Que vivimos en un país gris en el que nos esforzamos por
ubicarnos en el bando blanco o en el bando negro no es novedad. Parece que
vivimos con una necesidad imperiosa de ubicarnos en uno de los dos lados de la
frontera (el nuestro o bueno y el otro o malo) para no quedarnos desenganchados
del rebaño.
¿Qué pasa si a alguien se le ocurre decir que Garzón ni fu
ni fa y que le parece que ha hecho cosas bien pero que la sentencia se ajusta a
derecho y es, por tanto, justa? Pues que le tachan de loco. “Fascista”, dirán
unos. “Rojo”, dirán otros.
Simplemente porque no ha catalogado a Garzón como “bueno” o
“malo”. Hay que tomar partido. O por los
que defienden lo exacto de la sentencia o por los que defienden la inefabilidad
del exjuez. Porque no hay medias tintas.
En este país no se puede pensar que el jurista tuvo aciertos
y desatinos en su ejercicio profesional. O es un héroe defensor de los derechos
humanos y perseguidor de terroristas y corruptos o es una diva que solo ha buscado
la fama a través de procesos con tintes de megalomanía.

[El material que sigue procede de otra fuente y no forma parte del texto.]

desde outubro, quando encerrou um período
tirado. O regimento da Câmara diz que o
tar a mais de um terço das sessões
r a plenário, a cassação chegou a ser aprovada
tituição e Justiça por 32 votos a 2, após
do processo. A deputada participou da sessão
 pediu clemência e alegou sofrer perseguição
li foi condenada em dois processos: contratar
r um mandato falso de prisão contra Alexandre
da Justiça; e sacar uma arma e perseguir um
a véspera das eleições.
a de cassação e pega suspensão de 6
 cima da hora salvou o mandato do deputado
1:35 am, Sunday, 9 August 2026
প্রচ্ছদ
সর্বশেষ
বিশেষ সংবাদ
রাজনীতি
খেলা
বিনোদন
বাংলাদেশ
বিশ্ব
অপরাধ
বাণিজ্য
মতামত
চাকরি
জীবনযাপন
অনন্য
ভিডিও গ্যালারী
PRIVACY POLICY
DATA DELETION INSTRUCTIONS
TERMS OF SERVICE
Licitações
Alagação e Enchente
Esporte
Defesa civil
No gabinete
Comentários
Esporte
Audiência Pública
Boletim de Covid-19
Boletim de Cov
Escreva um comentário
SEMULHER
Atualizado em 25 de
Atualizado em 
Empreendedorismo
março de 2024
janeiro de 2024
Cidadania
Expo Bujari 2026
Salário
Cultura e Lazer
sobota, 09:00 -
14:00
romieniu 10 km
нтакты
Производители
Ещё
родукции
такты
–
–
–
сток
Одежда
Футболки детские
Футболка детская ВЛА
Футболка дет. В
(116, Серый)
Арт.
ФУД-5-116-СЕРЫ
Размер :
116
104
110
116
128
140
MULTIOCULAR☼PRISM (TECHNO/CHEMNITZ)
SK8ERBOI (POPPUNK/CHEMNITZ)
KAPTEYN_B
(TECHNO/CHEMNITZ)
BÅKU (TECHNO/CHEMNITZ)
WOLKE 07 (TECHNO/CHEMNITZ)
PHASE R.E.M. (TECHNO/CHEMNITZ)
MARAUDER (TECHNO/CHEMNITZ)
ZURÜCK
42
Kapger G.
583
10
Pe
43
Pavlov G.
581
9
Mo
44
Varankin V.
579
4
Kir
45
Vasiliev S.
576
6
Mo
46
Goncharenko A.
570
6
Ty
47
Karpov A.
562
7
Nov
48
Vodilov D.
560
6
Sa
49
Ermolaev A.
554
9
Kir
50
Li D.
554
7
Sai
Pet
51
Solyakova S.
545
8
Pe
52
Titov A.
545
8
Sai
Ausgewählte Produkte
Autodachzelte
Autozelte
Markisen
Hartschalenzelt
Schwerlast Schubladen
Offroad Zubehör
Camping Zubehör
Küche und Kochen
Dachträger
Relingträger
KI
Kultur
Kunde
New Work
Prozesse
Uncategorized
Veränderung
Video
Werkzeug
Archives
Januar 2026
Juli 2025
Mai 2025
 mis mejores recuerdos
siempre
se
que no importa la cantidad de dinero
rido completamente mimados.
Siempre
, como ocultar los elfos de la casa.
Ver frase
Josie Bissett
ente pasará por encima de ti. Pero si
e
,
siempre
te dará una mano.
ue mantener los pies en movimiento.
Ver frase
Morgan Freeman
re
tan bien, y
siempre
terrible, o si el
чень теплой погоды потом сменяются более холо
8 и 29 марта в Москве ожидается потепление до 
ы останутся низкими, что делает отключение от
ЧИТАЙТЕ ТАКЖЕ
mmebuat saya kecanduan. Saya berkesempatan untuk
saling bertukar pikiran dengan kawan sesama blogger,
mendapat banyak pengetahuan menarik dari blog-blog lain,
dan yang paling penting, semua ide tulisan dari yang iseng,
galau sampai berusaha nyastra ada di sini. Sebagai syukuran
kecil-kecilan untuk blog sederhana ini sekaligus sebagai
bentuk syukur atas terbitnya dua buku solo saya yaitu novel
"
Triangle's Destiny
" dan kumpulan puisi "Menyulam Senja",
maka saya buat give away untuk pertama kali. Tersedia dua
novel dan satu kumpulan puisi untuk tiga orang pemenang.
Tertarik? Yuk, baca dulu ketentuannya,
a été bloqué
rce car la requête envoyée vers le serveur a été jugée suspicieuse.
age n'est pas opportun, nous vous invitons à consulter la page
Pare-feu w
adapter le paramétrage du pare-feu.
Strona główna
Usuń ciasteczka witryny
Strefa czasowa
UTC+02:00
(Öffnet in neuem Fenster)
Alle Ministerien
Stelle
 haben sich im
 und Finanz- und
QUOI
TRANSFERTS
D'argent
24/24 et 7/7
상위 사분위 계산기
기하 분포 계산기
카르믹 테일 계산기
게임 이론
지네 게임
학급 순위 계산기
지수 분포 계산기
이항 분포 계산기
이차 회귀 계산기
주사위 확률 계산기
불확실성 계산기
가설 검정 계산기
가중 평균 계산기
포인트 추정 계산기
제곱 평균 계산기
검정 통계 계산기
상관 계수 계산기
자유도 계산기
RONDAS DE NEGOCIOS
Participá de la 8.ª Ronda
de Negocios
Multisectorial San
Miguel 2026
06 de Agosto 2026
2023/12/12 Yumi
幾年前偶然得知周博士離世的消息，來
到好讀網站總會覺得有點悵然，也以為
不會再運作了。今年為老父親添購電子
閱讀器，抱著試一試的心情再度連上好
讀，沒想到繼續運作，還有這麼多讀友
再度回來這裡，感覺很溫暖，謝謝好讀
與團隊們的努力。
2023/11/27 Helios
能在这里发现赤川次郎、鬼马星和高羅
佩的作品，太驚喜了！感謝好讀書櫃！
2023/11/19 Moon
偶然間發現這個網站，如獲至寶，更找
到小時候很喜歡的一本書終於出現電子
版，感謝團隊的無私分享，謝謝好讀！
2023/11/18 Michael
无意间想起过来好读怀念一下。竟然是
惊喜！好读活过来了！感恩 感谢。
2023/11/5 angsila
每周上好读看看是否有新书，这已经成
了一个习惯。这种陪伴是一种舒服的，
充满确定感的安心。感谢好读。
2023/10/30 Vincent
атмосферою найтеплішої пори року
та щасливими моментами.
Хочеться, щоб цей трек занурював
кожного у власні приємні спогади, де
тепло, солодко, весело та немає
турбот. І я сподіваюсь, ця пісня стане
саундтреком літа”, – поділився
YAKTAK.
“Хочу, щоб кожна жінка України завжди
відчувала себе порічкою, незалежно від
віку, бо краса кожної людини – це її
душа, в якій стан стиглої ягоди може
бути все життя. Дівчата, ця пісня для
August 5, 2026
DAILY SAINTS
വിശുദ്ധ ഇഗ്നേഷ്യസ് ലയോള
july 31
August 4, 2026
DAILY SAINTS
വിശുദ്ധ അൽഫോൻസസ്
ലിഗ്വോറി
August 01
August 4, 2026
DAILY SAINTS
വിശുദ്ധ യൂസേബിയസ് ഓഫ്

En estos días la línea que traza la divisoria entre las dos
Españas la ha trazado el exjuez Garzón. A un lado sus partidarios (que se han
apoderado del ideario progresista, de la república y del concepto de izquierda),
al otro sus detractores (tachados por los otros de fascistas mientras que ellos
alegan que la sentencia aplica la ley vigente y que la justicia es para todos,
sin excepción).
Si ha optado por no posicionarse sepa que es diana de unos y
otros. Partidarios y detractores se unirán contra usted por no comprender que
prefiere analizar en vez de prejuzgar.